Горят сердца огнем благоговейным,
Желая смерть геройскую принять!
Позволь, принцесса, в твои очи глянуть,
Чей взор небесный воспаляет мысли
О подвиге, что тлел в груди давно,
Теперь же ярким пламенем взъярится
И налетит на полчища врагов,
Несметную их рать испепеляя!
Зари небесной пурпур златотканый
Да не узрит отныне сына тьмы,
Исчадье ночи. Даже если он
Обратно в чрево матери забрался,
Укрыт ее вороньими крылами,
Огонь отмщенья молнией победной
Его сразит и ночь повергнет в бегство,
Чтоб тем скорее Феба колесница
Из волн морских Аврору возносила,
Леса и долы светом золотя!
Жестокий бой меня торопит в путь,
Предчувствие победы полнит грудь,
Пусть подлый мавр в смятении дрожит
Он будет смят, повергнут — и бежит!

(Низко кланяется Бландине и спешно уходит.)

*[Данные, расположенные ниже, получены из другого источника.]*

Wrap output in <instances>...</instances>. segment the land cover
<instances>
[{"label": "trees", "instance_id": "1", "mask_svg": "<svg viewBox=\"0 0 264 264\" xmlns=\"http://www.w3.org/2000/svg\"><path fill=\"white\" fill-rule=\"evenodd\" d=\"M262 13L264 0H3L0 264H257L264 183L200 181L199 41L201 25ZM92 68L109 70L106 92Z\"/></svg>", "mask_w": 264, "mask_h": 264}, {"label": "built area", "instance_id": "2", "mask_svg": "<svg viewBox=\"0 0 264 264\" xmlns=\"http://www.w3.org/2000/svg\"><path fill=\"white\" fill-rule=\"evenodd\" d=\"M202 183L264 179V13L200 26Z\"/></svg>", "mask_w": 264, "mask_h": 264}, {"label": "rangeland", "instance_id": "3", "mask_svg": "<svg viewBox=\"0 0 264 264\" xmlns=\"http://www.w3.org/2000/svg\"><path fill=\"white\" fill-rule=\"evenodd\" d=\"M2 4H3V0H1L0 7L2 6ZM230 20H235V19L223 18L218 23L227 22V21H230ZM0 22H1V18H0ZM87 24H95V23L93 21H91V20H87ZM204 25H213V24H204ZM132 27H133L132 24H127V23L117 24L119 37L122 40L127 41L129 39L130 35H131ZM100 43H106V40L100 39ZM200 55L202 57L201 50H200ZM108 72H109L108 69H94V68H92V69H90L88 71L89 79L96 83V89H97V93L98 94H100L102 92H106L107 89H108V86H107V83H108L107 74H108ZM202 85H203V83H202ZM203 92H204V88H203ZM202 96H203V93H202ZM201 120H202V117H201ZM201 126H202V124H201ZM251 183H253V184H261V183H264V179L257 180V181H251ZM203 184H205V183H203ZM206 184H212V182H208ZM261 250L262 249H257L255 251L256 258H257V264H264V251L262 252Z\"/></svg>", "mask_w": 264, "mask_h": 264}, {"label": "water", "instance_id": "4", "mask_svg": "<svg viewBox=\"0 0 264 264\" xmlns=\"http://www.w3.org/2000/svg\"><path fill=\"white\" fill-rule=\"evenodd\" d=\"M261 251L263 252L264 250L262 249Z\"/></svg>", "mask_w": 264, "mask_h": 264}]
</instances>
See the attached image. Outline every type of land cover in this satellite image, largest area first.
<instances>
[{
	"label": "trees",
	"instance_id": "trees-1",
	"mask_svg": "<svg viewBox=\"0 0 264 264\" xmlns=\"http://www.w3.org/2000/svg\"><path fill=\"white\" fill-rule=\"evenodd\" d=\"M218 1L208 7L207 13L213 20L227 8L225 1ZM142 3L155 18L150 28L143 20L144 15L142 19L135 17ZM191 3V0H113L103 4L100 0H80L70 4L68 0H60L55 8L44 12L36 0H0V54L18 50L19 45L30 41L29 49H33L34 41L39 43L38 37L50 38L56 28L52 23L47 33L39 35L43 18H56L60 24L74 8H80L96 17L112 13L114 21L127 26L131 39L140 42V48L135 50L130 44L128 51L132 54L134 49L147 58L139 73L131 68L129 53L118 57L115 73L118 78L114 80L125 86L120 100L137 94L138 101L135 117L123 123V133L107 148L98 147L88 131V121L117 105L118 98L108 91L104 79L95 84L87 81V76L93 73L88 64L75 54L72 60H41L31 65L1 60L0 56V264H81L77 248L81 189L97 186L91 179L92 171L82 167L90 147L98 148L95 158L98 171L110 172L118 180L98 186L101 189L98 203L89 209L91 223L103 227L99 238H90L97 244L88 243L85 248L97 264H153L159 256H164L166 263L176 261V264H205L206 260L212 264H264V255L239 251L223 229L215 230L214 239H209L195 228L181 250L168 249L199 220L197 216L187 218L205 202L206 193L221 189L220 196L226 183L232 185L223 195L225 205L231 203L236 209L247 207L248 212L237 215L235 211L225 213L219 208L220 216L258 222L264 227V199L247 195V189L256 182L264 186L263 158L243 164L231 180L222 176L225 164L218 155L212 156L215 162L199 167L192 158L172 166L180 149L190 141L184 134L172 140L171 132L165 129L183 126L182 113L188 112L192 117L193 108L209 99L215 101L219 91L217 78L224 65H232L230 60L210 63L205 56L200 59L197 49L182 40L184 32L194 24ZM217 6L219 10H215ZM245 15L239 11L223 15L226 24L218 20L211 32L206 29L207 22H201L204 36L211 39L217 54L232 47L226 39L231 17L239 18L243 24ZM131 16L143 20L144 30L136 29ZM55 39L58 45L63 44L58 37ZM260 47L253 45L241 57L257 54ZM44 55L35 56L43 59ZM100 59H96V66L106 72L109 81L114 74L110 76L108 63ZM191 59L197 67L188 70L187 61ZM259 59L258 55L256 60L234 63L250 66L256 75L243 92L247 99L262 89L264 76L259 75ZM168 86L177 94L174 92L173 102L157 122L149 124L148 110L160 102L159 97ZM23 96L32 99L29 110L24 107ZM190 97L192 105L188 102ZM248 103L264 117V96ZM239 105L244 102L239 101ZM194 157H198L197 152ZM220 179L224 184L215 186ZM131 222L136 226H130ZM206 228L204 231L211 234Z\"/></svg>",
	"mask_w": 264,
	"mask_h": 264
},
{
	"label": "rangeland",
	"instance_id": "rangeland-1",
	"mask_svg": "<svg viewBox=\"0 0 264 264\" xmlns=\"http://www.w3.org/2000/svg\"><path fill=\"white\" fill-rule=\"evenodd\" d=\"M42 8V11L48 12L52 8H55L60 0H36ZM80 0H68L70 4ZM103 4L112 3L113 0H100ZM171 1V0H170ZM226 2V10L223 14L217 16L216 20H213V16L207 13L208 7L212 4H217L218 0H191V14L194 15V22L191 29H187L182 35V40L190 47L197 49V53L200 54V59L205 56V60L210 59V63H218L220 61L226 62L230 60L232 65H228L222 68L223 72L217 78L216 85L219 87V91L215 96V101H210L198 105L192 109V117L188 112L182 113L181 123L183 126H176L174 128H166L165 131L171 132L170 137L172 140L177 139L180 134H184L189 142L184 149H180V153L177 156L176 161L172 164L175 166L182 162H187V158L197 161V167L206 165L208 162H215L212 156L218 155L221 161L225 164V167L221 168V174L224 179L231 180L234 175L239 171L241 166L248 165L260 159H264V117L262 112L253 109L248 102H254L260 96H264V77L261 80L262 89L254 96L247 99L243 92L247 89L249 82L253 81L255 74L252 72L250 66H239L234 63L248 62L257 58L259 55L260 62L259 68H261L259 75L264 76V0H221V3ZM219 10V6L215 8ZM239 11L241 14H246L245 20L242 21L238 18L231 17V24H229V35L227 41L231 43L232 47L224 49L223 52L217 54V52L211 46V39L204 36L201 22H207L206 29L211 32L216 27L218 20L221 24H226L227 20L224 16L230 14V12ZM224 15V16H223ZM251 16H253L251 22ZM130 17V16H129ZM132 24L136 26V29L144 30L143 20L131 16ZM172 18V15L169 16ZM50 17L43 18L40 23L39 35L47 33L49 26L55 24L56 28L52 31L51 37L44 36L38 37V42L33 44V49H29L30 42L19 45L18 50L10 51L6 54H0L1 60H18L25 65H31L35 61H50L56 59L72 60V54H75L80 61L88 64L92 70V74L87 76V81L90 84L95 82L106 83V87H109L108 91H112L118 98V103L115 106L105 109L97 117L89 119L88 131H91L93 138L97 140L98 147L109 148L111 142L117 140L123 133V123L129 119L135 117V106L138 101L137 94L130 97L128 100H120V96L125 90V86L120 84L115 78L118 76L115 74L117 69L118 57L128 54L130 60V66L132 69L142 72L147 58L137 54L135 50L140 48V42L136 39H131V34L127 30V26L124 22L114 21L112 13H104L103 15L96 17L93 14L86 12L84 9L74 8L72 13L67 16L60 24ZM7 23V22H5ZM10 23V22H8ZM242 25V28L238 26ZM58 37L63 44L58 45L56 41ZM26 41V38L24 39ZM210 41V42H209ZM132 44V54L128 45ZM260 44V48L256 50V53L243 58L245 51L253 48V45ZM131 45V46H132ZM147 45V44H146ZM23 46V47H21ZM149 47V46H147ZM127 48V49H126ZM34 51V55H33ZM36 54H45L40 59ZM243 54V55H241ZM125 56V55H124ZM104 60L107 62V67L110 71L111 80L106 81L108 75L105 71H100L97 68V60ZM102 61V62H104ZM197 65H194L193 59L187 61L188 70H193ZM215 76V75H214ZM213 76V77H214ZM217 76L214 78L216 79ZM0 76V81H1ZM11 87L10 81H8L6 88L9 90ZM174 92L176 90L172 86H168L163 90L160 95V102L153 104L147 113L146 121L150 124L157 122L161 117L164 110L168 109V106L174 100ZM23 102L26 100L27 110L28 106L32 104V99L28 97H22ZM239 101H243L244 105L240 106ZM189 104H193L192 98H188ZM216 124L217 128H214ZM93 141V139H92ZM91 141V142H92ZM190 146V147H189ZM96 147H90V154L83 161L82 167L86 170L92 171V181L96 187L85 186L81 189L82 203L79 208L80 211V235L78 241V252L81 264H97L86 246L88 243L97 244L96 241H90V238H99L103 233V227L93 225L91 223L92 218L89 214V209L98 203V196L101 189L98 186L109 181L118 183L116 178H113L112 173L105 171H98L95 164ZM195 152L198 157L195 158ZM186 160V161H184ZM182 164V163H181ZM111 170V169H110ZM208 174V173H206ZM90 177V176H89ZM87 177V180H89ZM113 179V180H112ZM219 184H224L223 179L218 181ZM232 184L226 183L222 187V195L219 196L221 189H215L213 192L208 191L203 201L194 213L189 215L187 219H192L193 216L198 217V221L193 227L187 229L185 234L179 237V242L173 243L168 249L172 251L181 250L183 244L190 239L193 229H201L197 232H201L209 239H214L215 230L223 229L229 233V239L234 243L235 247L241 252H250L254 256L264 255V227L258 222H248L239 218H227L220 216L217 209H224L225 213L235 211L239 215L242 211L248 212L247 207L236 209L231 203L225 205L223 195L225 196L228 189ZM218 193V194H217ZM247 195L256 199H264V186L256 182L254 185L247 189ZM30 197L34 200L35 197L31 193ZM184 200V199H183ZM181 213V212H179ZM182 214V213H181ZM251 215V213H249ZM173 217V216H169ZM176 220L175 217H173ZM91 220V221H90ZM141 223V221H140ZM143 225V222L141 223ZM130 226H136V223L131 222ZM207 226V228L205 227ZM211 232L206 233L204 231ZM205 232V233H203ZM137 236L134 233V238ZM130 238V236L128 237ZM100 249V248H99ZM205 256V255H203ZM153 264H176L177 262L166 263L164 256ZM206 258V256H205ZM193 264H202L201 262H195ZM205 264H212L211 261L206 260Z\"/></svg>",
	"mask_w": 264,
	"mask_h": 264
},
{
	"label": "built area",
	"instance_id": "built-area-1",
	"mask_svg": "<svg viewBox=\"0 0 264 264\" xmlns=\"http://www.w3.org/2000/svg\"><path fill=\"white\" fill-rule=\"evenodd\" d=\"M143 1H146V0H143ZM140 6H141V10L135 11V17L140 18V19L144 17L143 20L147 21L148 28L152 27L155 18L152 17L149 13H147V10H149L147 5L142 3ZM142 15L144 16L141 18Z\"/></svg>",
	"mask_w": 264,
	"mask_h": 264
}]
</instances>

Бландина. Панталоне! Немедленно следуйте за прекрасным юношей, я заранее одобряю все, что он намерен предпринять против ненавистного мавра. И позаботься, чтобы каждый, кого он призовет для исполнения своего замысла, с готовностью подчинялся его приказам.

Панталоне (в сторону). Бог ты мой! Вот уж не хотелось бы: такой милый молодой человек — и ни с того ни с сего сам подает себя Килиану на завтрак. Ибо на завтрак Килиан схарчит его, а уж из нас, несчастных, приготовит себе обед. (Уходит.)

Бландина. А ты, злокозненный Тарталья, осмелившийся угрожать даже мне, поплатишься за свое предательство заточением в самом глубоком подземелье. Бригелла, исполняй мой приказ и учти: если изменник сбежит, ты ответишь головой. (В сторону.)

Какая верность, мужество какое
Души моей коснулись. Этот мальчик,
Что отродясь оружья не держал
В руках, а только лиру золотую,
Волшебные аккорды извлекая
Из чутких струн, — теперь же хочет он,
Охваченный горением геройским,
Страну освободить от лихоимцев
И мавра страшного своей рукой прикончить!
То, видно, ангел, посланный судьбой
Спасти меня от участи ужасной.
Я верю — он спасет, он победит,
И смерть приму, коль обманусь в той вере!

(Уходит в сопровождении свиты.)

КАРТИНА ТРЕТЬЯ

Тарталья, Бригелла, в глубине сцены — часть лейб-гвардии.

Тарталья. Я сплю? Иль грежу наяву? Меня — министра, его сиятельство, обер-церемониймейстера, без всяких церемоний объявляют государственным изменником и бросают в подземелье? И кто — принцесса, это своенравное и неразумное дитя!

Бригелла. Не угодно ли вашему сиятельству без лишнего шума пройти со мной в тюремную башню?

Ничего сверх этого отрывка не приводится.